> [WHAT YOU NEED TO DO] Go line by line through the data below and count those with the string "support". Give the number only.

> [MATERIAL TO PROCESS]

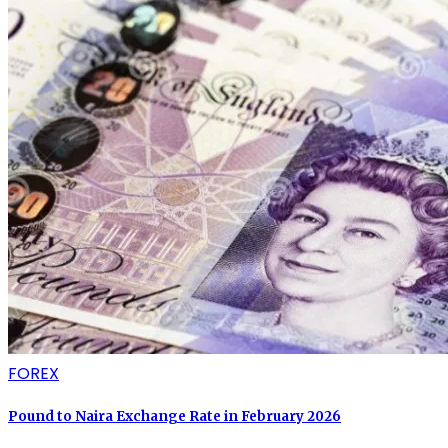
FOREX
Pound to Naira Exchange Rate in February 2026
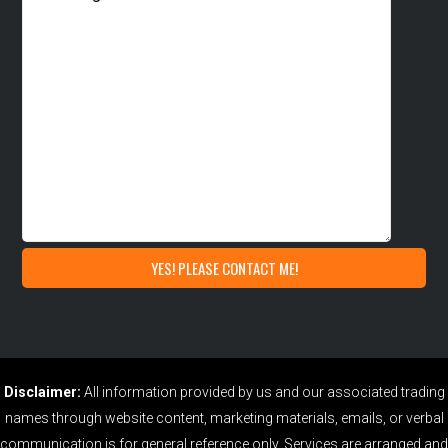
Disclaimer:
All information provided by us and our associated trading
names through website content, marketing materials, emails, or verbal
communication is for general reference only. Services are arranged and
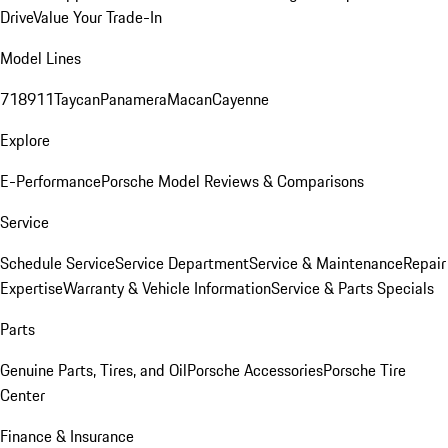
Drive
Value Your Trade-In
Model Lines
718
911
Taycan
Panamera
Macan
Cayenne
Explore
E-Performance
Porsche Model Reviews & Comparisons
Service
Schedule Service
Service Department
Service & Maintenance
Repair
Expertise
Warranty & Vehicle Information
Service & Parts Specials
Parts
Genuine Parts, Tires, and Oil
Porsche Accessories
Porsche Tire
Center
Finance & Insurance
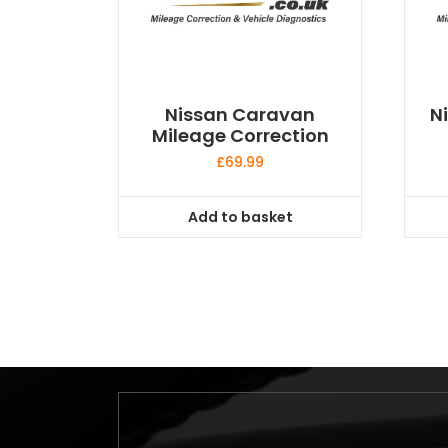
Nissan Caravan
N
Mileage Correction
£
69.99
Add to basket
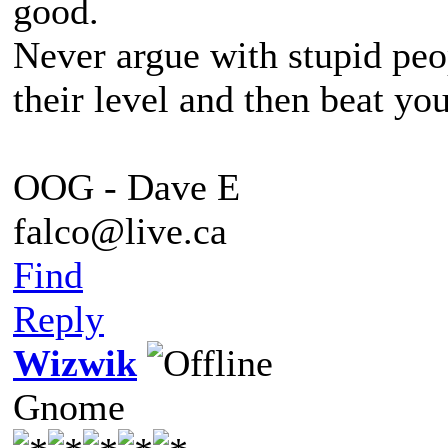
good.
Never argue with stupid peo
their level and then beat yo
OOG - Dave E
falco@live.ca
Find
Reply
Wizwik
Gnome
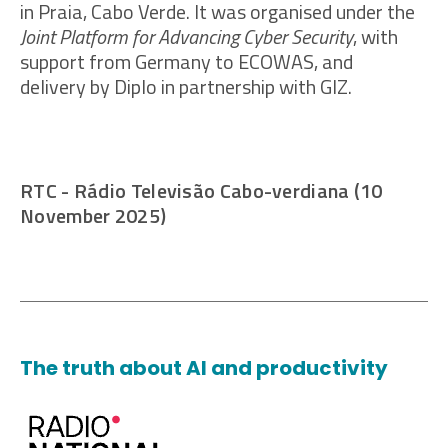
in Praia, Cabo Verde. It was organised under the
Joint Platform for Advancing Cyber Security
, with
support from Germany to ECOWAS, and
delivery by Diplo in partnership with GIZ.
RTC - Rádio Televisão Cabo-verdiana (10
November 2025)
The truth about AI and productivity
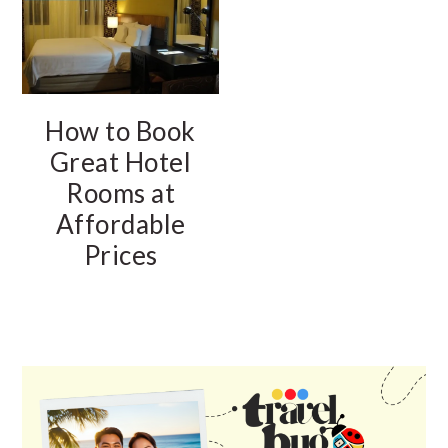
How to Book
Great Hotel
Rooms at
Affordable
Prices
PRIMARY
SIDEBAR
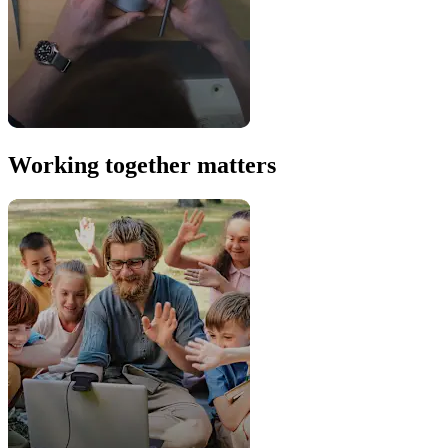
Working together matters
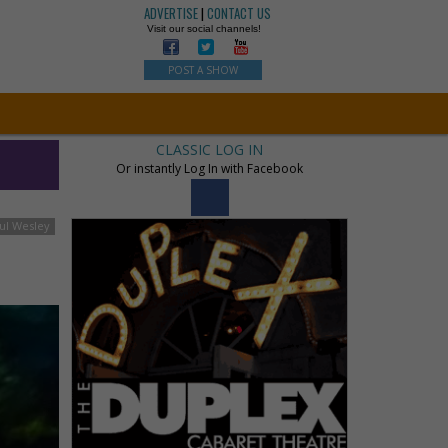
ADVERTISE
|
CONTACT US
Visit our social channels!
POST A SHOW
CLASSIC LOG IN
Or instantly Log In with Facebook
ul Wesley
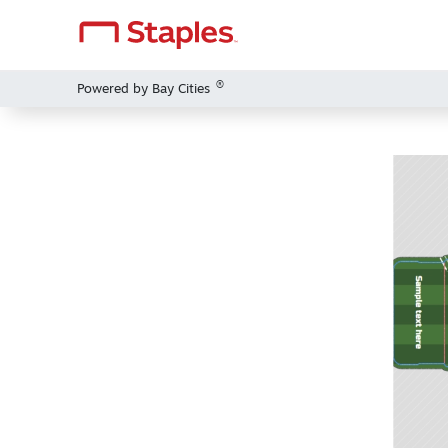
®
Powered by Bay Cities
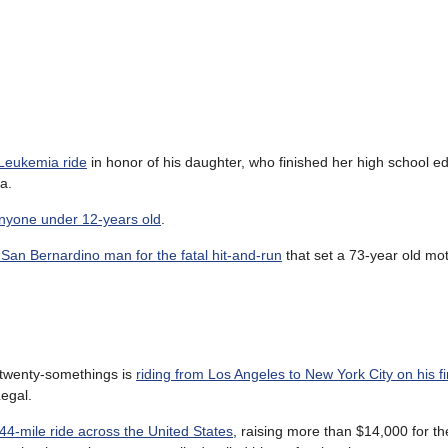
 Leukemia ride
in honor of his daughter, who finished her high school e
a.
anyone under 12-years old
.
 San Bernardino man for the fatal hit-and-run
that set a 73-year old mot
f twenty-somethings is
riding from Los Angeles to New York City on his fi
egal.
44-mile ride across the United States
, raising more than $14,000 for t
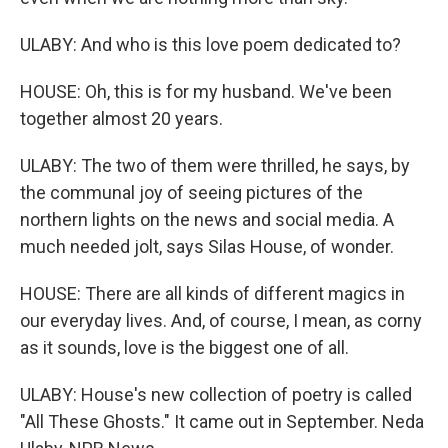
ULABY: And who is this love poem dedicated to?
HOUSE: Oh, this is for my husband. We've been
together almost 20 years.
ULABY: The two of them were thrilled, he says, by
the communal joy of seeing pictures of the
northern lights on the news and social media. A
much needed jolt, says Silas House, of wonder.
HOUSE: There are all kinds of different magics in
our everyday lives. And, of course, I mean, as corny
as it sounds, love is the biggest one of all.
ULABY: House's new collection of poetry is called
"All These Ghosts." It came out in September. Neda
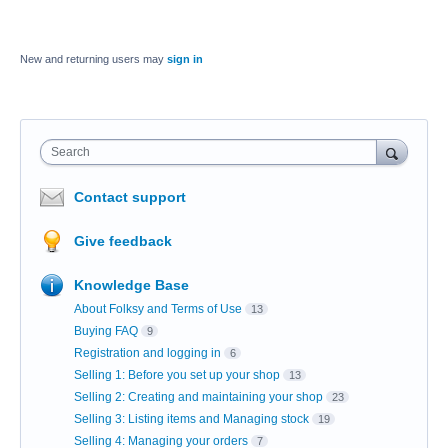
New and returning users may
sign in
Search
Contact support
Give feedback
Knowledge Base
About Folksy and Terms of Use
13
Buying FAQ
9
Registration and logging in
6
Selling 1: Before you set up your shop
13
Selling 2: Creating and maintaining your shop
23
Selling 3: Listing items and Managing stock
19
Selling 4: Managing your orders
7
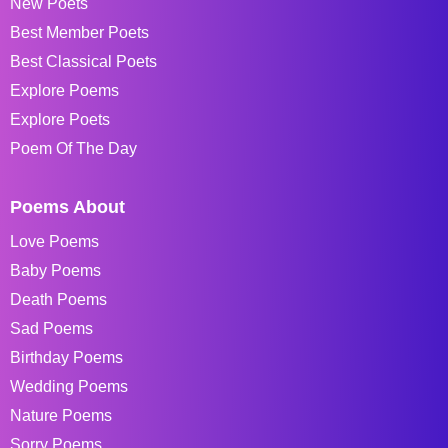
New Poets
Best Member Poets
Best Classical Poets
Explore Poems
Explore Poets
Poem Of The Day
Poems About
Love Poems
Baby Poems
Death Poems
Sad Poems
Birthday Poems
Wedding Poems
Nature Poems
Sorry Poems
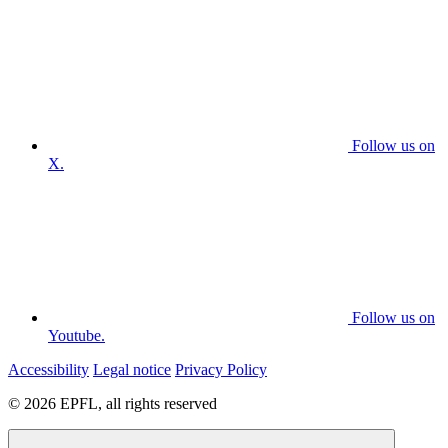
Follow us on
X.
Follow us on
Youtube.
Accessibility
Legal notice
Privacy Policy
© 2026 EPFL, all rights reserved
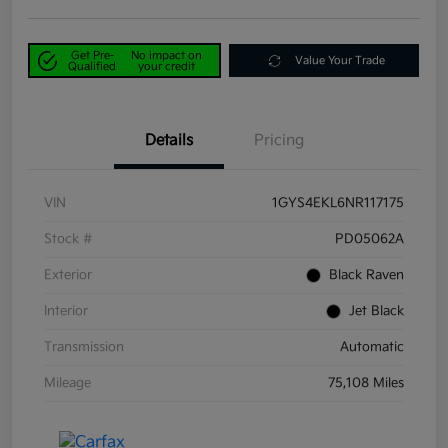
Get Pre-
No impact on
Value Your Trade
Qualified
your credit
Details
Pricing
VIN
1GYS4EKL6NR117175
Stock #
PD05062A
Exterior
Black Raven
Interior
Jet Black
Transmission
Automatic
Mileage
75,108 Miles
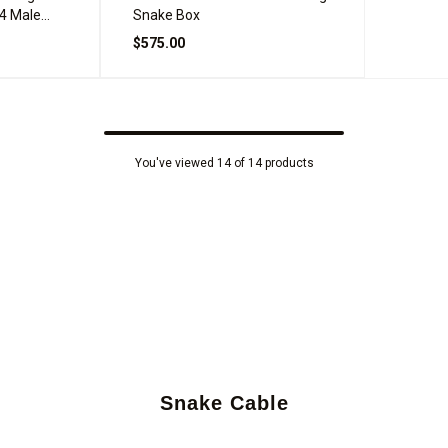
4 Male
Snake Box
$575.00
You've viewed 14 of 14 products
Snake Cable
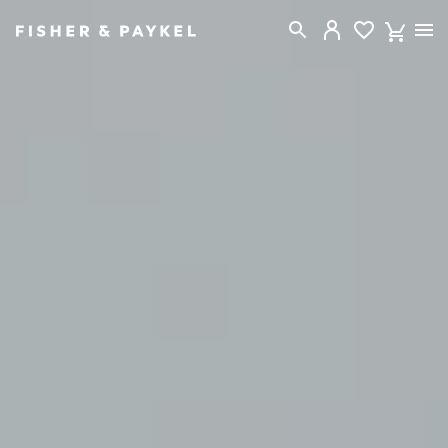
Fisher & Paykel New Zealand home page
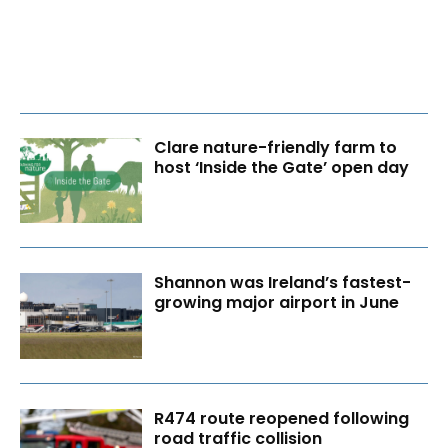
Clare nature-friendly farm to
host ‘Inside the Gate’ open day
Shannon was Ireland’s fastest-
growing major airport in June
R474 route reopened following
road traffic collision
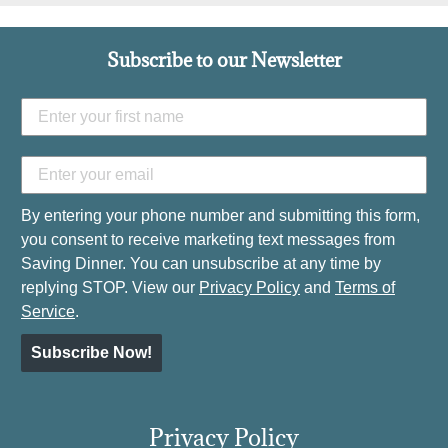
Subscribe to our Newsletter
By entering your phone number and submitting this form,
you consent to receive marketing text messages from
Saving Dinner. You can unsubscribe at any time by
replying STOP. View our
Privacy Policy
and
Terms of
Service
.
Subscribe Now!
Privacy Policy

> [RESPONSE TO THE EXERCISE] 2